HOME > 事業を広げる > 地域資源活用チャンネル

地域資源活用チャンネル

ニュース

経済連合会トップに聞く/中国経済連合会・山下隆会長

 ―会長就任から半年。いよいよ今年は本格始動になります。 「正直いって就任時には何をするのかと思っていた。会員や他の経済団体の方々と話をしていると、当連合会への期待が大きく、想像していたよりもずっと重いものだった。混迷の時代だが、中国地方の自立的、持続的発展のために尽くしていきたい。やりがいのある仕事だと感じている。活力と魅力ある中国地方にするため、新年はもっともっと会員とともに汗をかきたい」

 ―その地域経済をどうリードしますか。

 「幸い、中国地方は基礎素材型や加工組み立て型の産業が集積し、観光資源などのポテンシャルも高い。この特性や資源を活用して活性化、競争力を高めることが大切。実際に管内を歩いてみると、中小でもオンリーワン、ナンバーワン企業が軒を並べている。景気に左右されない堅実な経営者も大勢いる。数字では計り知れない資産が多いことに驚くこともしばしばだ。為替の適正水準化、法人税引き下げなど諸外国とのイコールフッティング(同等の条件)が前提になるが、まだまだ競争力はある。空洞化をストップさせ、ものづくり産業の基盤を強くしていきたい」

 ―歴代の中国経連トップは観光振興にも力を入れてきました。

 「観光産業は成長分野と位置づけ、これまでも何とかしようとしてきたが成果は今ひとつだった。インバウンド(外国からの)観光客で中国地方に宿泊するのはわずか1・5%に過ぎない。観光資源は多いのになぜか。一つには県をまたがって一体感のある観光アピールができなかったことだと思う。横断的組織をつくりピンポイント観光からルート観光を目指したが思惑通りには行かなかった」

 ―周遊観光の再構築ですね。

 「大震災で被災した人々から地域団結の必要性をあらためて教えられた。

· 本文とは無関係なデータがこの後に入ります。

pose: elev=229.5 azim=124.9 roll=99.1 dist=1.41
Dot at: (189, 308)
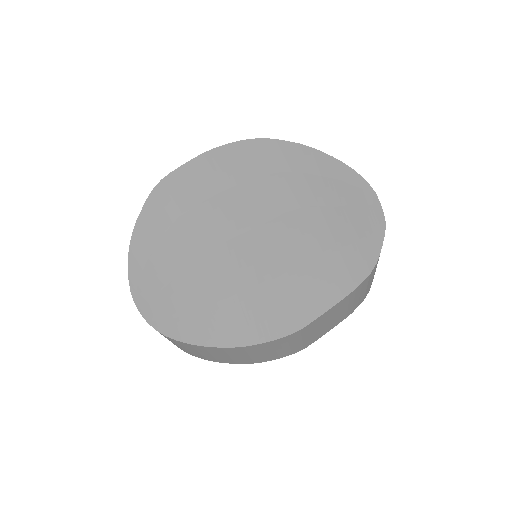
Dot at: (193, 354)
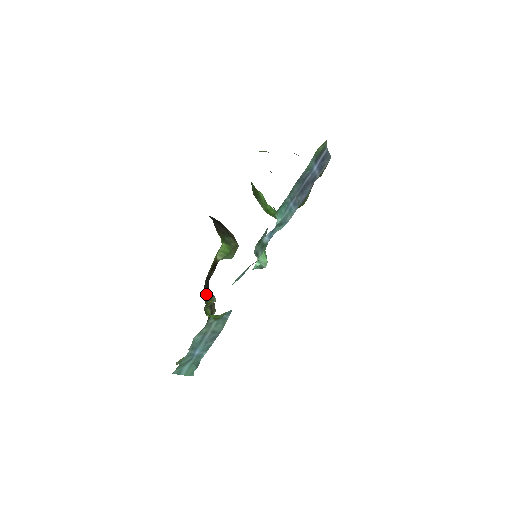
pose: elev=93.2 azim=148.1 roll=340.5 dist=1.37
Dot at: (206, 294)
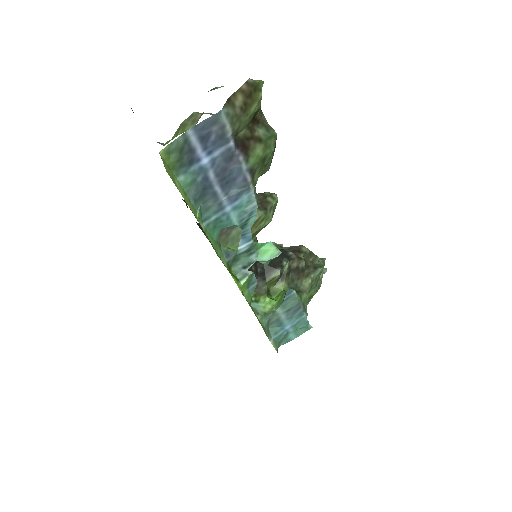
Dot at: (258, 285)
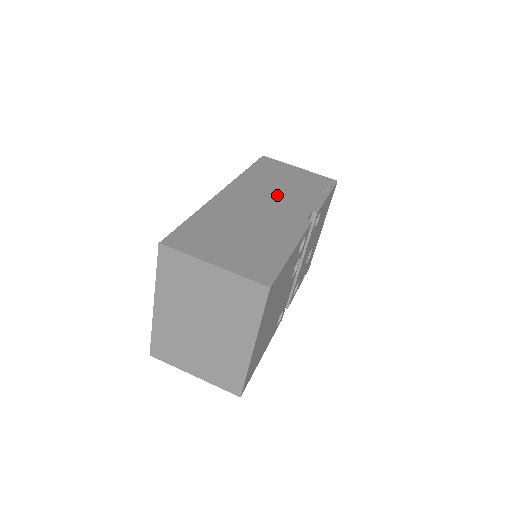
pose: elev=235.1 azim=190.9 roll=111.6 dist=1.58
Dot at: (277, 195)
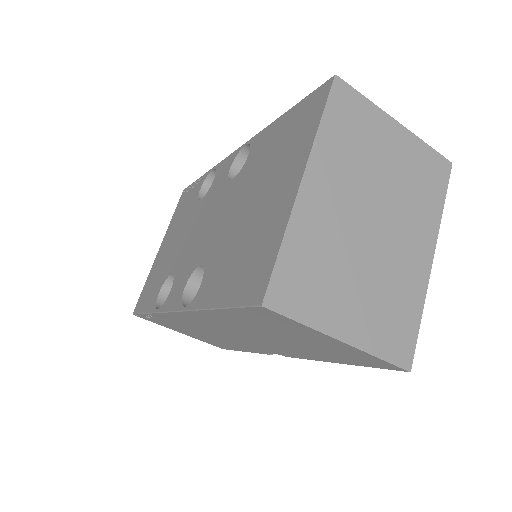
Dot at: occluded
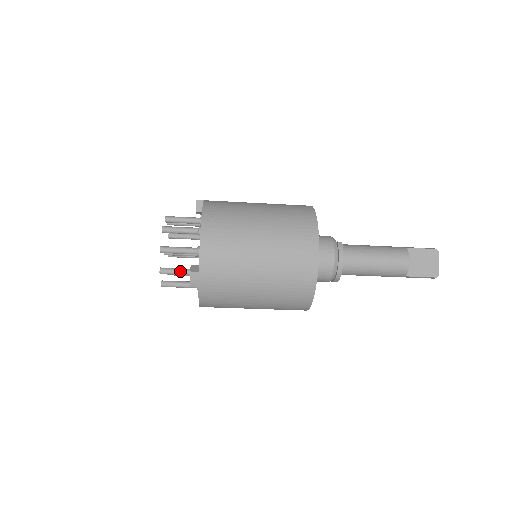
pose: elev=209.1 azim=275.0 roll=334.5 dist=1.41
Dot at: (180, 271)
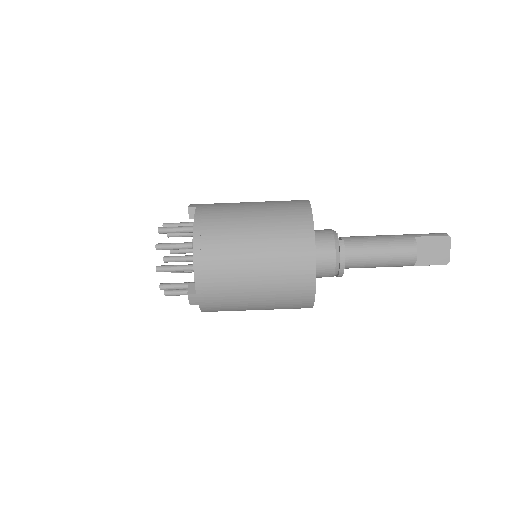
Dot at: (179, 287)
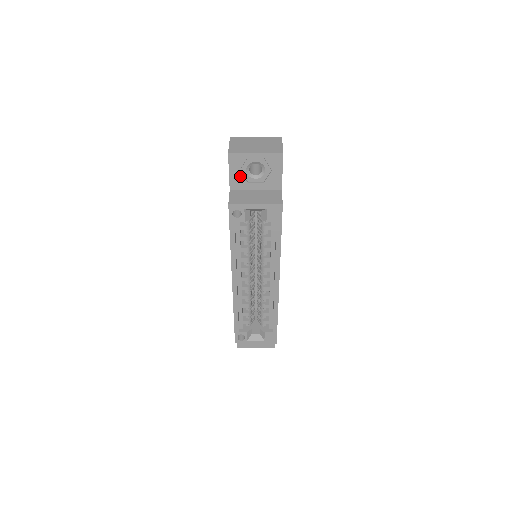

観光も同じように連携すれば魅力が何倍にもなる。日本海、瀬戸内海のすばらしい景観、三つの世界遺産、文化・産業観光でも誇れるものは多々ある。例えば、中国地方の5県すべてにある『神楽』。神楽団ごとに趣の違う神楽のツアーなどは一つの観光の目玉にもなる。再度ニーズを調べて組み立てているところだ」

 ―産学官連携推進も継承されますか。

 「産学連携によるイノベーション(新機軸・革新)の創出、人材育成は今後も大切なテーマ。前会長時代に確立したシステムを、行動する中国経連として加速したい。中国地方5国立大学連携などのオープンイノベーションや、今年10年を迎えるキャンパス・ベンチャー・グランプリ中国などが幹。これらを一層育てるために畑を見つけ、肥料や水をやる努力を継続したい」

 【略歴】やました・たかし 66年(昭41)九大工卒、同年中国電力入社。99年取締役、01年常務、03年副社長、06年社長、11年会長。同年中国経済連合会会長に就任。鹿児島県出身、68歳。

 【記者の目/地域再生へ現場に軸足】

 中国電力の社長時代も3現主義(現場・現物・現実)を貫いたが、中国経連会長としてもスタンスは同じ。「この地域で育ててもらった経済人としてさまざまな企業の現場を歩き、目で見て、情報発信したい」という。実行力と説得力のある語り口、着飾らない性格が持ち味。経済界にファンも多い。豪快だが緻密なゴルフ同様、その“切れ味”に地域再生がかかっている。